(Stored items)
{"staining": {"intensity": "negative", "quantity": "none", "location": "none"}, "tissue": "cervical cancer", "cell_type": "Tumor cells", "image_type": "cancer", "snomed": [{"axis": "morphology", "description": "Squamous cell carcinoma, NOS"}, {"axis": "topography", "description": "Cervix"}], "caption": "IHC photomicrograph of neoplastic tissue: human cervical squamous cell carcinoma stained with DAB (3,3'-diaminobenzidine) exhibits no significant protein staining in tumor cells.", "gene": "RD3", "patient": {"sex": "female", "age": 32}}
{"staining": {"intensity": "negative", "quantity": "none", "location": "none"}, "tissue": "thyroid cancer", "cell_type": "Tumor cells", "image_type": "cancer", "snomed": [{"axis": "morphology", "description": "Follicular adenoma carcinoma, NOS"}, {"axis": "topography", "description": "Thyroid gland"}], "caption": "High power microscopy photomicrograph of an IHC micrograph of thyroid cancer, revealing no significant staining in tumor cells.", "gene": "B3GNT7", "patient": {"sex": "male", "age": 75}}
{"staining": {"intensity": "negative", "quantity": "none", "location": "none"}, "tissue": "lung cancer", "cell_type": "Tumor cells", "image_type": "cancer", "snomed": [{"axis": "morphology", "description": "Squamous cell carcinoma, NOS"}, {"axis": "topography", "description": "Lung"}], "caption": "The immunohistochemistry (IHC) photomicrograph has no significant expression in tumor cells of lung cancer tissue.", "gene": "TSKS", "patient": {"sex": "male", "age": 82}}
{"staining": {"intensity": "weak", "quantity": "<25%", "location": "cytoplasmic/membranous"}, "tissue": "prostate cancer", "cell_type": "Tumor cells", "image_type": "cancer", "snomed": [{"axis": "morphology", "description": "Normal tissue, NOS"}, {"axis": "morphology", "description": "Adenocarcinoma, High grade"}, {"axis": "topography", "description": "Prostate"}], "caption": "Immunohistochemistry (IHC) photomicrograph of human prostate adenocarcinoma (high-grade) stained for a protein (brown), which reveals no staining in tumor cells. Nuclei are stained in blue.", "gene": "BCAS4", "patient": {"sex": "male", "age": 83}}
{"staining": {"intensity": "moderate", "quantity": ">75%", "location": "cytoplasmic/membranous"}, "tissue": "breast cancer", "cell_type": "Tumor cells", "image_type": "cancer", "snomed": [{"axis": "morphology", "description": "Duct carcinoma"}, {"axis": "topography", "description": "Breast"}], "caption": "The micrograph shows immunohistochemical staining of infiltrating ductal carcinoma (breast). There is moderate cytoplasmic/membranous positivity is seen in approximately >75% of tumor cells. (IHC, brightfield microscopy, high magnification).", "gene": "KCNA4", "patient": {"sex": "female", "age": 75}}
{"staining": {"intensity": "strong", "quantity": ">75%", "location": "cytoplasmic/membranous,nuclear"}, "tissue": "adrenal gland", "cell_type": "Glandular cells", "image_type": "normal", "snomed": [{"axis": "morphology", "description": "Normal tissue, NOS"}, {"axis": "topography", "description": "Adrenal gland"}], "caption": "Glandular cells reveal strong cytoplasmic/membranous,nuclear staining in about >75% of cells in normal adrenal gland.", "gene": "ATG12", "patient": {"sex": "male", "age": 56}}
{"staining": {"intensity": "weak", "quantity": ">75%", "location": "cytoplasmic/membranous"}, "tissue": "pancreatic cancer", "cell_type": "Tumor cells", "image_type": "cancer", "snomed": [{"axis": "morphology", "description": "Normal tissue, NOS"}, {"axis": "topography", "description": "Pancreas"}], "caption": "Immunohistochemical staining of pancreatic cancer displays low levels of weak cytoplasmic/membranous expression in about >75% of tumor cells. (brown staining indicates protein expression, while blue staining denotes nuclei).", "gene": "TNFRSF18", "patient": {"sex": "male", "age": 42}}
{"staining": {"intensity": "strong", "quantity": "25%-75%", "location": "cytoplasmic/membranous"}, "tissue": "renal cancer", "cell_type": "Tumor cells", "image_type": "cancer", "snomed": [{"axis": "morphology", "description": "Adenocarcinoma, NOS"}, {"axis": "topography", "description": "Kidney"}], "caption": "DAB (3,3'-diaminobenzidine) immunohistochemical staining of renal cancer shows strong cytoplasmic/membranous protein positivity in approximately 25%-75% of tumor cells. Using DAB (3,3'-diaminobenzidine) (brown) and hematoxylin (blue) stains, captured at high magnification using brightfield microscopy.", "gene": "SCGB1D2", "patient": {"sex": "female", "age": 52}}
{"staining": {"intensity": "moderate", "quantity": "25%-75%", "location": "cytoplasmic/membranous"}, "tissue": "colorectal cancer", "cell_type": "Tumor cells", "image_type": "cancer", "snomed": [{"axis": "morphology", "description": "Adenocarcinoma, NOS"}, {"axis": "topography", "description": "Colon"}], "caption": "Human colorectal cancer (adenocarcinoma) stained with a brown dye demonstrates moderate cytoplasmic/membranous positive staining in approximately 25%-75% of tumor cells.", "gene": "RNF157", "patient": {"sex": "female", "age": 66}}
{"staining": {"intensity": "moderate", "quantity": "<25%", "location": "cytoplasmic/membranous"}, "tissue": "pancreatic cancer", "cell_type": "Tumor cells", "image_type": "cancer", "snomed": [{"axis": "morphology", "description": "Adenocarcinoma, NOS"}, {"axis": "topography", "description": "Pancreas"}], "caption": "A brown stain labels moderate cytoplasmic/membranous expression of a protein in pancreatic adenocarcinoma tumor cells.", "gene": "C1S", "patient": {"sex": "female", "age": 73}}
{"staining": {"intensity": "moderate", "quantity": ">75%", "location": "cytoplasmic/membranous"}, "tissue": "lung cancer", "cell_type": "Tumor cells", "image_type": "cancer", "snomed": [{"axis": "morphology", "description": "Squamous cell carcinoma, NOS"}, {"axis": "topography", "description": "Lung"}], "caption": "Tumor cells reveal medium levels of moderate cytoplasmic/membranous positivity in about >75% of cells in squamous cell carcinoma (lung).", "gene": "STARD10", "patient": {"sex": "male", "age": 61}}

■ **Try it**
Using the data above, transcribe the lines that run from the line with "(IHC) photomicrograph has" to the line with "(IHC) photomicrograph of", both ends kept, and output nothing else.

■ **Finished task**
{"staining": {"intensity": "negative", "quantity": "none", "location": "none"}, "tissue": "lung cancer", "cell_type": "Tumor cells", "image_type": "cancer", "snomed": [{"axis": "morphology", "description": "Squamous cell carcinoma, NOS"}, {"axis": "topography", "description": "Lung"}], "caption": "The immunohistochemistry (IHC) photomicrograph has no significant expression in tumor cells of lung cancer tissue.", "gene": "TSKS", "patient": {"sex": "male", "age": 82}}
{"staining": {"intensity": "weak", "quantity": "<25%", "location": "cytoplasmic/membranous"}, "tissue": "prostate cancer", "cell_type": "Tumor cells", "image_type": "cancer", "snomed": [{"axis": "morphology", "description": "Normal tissue, NOS"}, {"axis": "morphology", "description": "Adenocarcinoma, High grade"}, {"axis": "topography", "description": "Prostate"}], "caption": "Immunohistochemistry (IHC) photomicrograph of human prostate adenocarcinoma (high-grade) stained for a protein (brown), which reveals no staining in tumor cells. Nuclei are stained in blue.", "gene": "BCAS4", "patient": {"sex": "male", "age": 83}}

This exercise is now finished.